Your instructions
From the entries that follow, gather each line holding the word "offline".

++++++++++++++++++++

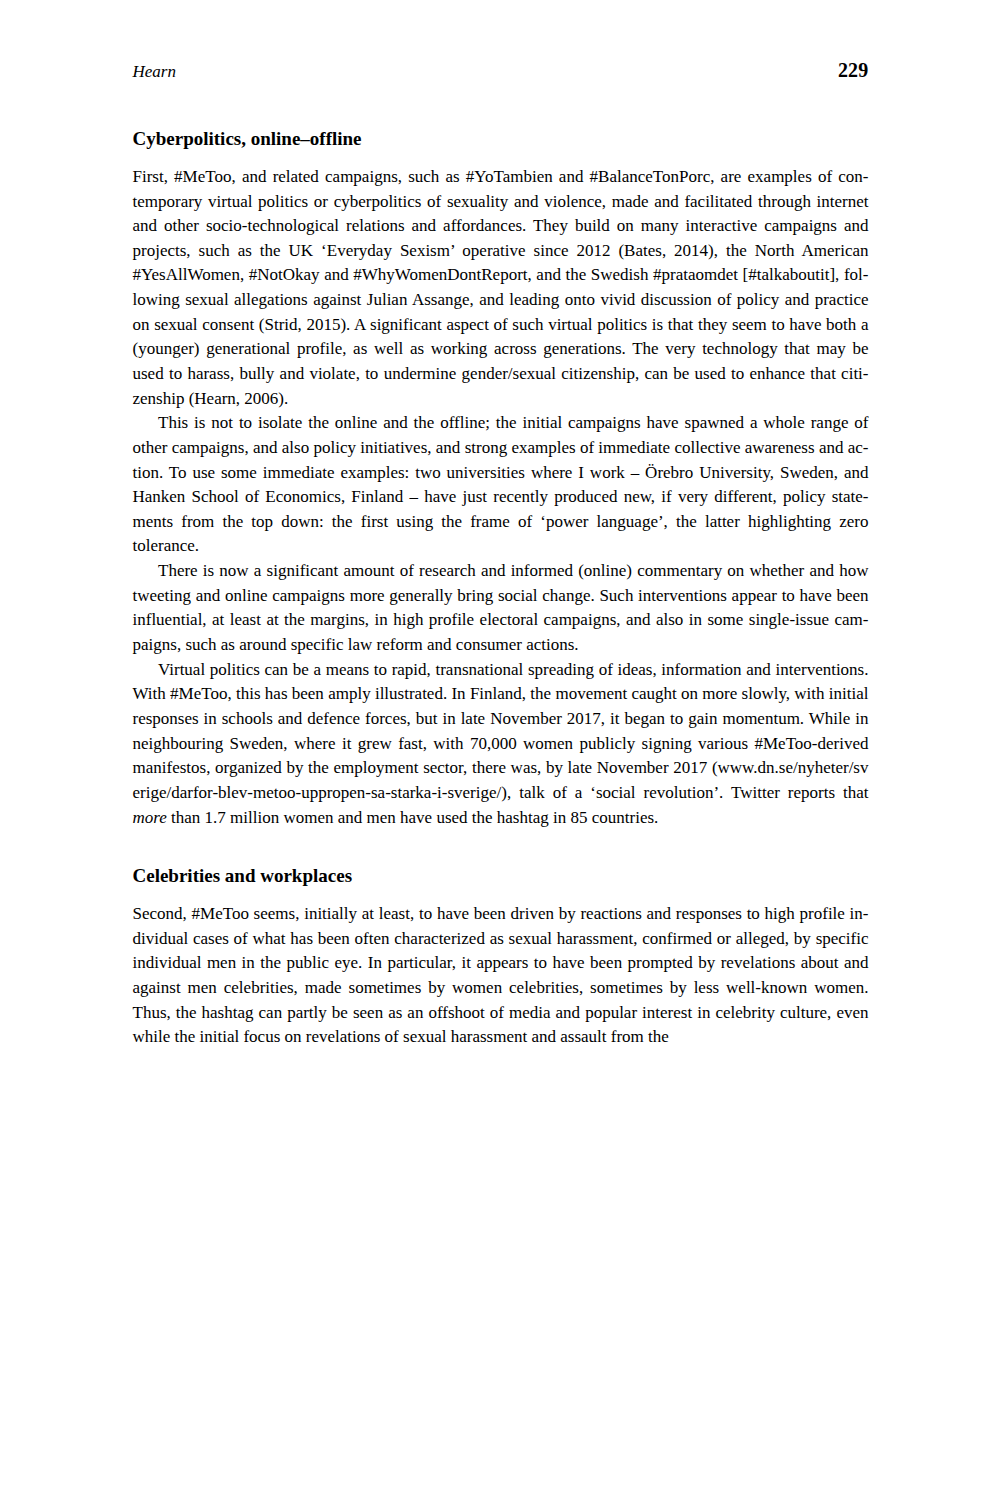Hearn 229
Cyberpolitics, online–offline
First, #MeToo, and related campaigns, such as #YoTambien and #BalanceTonPorc, are examples of contemporary virtual politics or cyberpolitics of sexuality and violence, made and facilitated through internet and other socio-technological relations and affordances. They build on many interactive campaigns and projects, such as the UK ‘Everyday Sexism’ operative since 2012 (Bates, 2014), the North American #YesAllWomen, #NotOkay and #WhyWomenDontReport, and the Swedish #prataomdet [#talkaboutit], following sexual allegations against Julian Assange, and leading onto vivid discussion of policy and practice on sexual consent (Strid, 2015). A significant aspect of such virtual politics is that they seem to have both a (younger) generational profile, as well as working across generations. The very technology that may be used to harass, bully and violate, to undermine gender/sexual citizenship, can be used to enhance that citizenship (Hearn, 2006).
This is not to isolate the online and the offline; the initial campaigns have spawned a whole range of other campaigns, and also policy initiatives, and strong examples of immediate collective awareness and action. To use some immediate examples: two universities where I work – Örebro University, Sweden, and Hanken School of Economics, Finland – have just recently produced new, if very different, policy statements from the top down: the first using the frame of ‘power language’, the latter highlighting zero tolerance.
There is now a significant amount of research and informed (online) commentary on whether and how tweeting and online campaigns more generally bring social change. Such interventions appear to have been influential, at least at the margins, in high profile electoral campaigns, and also in some single-issue campaigns, such as around specific law reform and consumer actions.
Virtual politics can be a means to rapid, transnational spreading of ideas, information and interventions. With #MeToo, this has been amply illustrated. In Finland, the movement caught on more slowly, with initial responses in schools and defence forces, but in late November 2017, it began to gain momentum. While in neighbouring Sweden, where it grew fast, with 70,000 women publicly signing various #MeToo-derived manifestos, organized by the employment sector, there was, by late November 2017 (www.dn.se/nyheter/sverige/darfor-blev-metoo-uppropen-sa-starka-i-sverige/), talk of a ‘social revolution’. Twitter reports that more than 1.7 million women and men have used the hashtag in 85 countries.
Celebrities and workplaces
Second, #MeToo seems, initially at least, to have been driven by reactions and responses to high profile individual cases of what has been often characterized as sexual harassment, confirmed or alleged, by specific individual men in the public eye. In particular, it appears to have been prompted by revelations about and against men celebrities, made sometimes by women celebrities, sometimes by less well-known women. Thus, the hashtag can partly be seen as an offshoot of media and popular interest in celebrity culture, even while the initial focus on revelations of sexual harassment and assault from the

++++++++++++++++++++

Task response
Cyberpolitics, online–offline
This is not to isolate the online and the offline; the initial campaigns have spawned a whole range of other campaigns, and also policy initiatives, and strong examples of immediate collective awareness and action. To use some immediate examples: two universities where I work – Örebro University, Sweden, and Hanken School of Economics, Finland – have just recently produced new, if very different, policy statements from the top down: the first using the frame of ‘power language’, the latter highlighting zero tolerance.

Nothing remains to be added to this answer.